- Born: 1974 (age 51–52)
- Citizenship: Indian
- Occupations: Professor, Activist^{[citation needed]}
- Organisation: Indian Institute of Management, Bangalore
- Works: Citius, Altius, Fortius – History of How the World Became Efficient^{[citation needed]}
- Movement: Corporate Ethics, Environment Protection^{[citation needed]}
- Partner: Hema Swaminathan
- Children: 1

= Deepak Malghan =

Indian economist and activist (b. 1974)

Professor Deepak Malghan is an Indian ecological economist, social activist and author. He advocates for business ethics and transparency at work and against environmental degradation. He is professor in public policy at Indian Institute of Management, Bangalore. He is an adjunct professor at Ashoka Trust for Ecology & Environment.

==Activism==
Much after the Kodaikanal mercury poisoning controversy erupted and settled, Malghan wrote a letter to students of his institute in 2018 urging them to dis-invite Hindustan Unilever during campus placement, which created controversy.

Malghan has argued that social diversity at workplace can improve accountability and transparency.
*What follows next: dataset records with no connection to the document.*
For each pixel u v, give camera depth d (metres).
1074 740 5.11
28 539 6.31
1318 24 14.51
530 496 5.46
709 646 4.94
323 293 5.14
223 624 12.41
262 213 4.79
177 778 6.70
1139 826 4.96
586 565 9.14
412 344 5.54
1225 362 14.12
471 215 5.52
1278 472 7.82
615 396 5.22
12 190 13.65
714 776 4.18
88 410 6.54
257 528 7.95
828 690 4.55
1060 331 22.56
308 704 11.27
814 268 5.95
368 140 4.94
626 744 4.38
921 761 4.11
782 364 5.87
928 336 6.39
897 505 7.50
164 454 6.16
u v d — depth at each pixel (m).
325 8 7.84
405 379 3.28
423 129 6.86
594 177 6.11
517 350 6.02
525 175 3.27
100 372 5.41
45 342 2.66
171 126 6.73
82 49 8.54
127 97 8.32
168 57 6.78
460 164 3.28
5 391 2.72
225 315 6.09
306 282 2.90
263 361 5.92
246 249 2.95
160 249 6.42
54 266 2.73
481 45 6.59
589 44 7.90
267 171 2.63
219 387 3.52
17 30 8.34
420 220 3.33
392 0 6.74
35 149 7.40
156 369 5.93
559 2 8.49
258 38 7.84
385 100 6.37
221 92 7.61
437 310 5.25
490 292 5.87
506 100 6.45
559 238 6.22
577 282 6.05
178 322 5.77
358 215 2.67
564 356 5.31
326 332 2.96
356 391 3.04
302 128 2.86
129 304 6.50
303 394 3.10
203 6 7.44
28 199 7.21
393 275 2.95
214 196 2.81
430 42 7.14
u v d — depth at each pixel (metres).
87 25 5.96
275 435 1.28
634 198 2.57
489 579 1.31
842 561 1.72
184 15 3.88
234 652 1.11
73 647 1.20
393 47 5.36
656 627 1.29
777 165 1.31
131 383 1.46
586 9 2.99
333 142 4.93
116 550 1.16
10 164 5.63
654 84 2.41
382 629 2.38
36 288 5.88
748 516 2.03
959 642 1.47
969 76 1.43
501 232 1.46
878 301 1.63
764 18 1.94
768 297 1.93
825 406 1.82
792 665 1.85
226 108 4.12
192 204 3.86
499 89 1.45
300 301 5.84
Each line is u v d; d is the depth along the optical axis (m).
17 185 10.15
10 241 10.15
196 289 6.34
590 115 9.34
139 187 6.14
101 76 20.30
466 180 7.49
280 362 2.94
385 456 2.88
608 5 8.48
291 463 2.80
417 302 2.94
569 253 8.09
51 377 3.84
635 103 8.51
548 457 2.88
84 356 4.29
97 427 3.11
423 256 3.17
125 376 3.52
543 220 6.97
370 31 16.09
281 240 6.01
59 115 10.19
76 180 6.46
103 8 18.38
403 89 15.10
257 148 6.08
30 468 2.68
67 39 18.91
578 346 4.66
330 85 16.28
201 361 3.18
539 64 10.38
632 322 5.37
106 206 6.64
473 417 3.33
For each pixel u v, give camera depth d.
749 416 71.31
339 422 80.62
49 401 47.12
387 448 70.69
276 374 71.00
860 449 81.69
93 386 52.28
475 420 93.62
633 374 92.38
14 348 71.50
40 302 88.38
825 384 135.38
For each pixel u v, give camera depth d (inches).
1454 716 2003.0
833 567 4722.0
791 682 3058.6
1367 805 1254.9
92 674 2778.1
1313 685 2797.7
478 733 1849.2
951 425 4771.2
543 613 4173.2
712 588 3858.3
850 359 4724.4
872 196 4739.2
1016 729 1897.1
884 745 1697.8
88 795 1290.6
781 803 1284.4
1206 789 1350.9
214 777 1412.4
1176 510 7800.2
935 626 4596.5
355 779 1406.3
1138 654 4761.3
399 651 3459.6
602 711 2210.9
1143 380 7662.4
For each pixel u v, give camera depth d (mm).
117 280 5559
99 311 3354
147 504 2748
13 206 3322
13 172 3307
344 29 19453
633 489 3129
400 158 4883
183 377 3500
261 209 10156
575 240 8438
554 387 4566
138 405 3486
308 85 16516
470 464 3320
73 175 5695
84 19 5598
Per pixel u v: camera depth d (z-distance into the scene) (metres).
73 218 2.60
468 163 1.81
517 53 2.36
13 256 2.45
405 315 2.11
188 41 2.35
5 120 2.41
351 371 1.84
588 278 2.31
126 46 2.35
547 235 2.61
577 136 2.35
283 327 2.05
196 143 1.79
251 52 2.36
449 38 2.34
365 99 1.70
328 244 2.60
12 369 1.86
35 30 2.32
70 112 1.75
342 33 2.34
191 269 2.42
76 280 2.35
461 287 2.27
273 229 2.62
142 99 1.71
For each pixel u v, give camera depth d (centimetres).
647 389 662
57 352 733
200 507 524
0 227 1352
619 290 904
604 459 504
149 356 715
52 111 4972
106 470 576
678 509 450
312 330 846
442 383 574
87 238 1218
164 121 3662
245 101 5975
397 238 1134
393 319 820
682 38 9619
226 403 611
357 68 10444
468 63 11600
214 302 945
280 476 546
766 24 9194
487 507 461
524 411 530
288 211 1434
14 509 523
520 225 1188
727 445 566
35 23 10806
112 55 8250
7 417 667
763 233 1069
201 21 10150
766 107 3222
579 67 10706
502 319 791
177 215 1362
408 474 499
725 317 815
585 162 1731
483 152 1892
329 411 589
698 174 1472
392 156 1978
He accused his own institute Indian Institutes of Management of becoming elitist, and not having adequate representation from the underprivileged strata of society. He demanded changes in human resources policies at top management institutes, stating that these institutes have been misusing their autonomy for self-aggrandizement. He protested against the extra income paid to IIM professors for official work such as conducting admission interviews. He made several RTI queries to obtain the pay details of top IIM officials.

IIM Bangalore issued a censure order to him, directing him to retract his e-mails sent to students. Malghan retracted his statement under protest. His fellow faculty members objected to his activities, saying it would hamper campus placement at management institutes.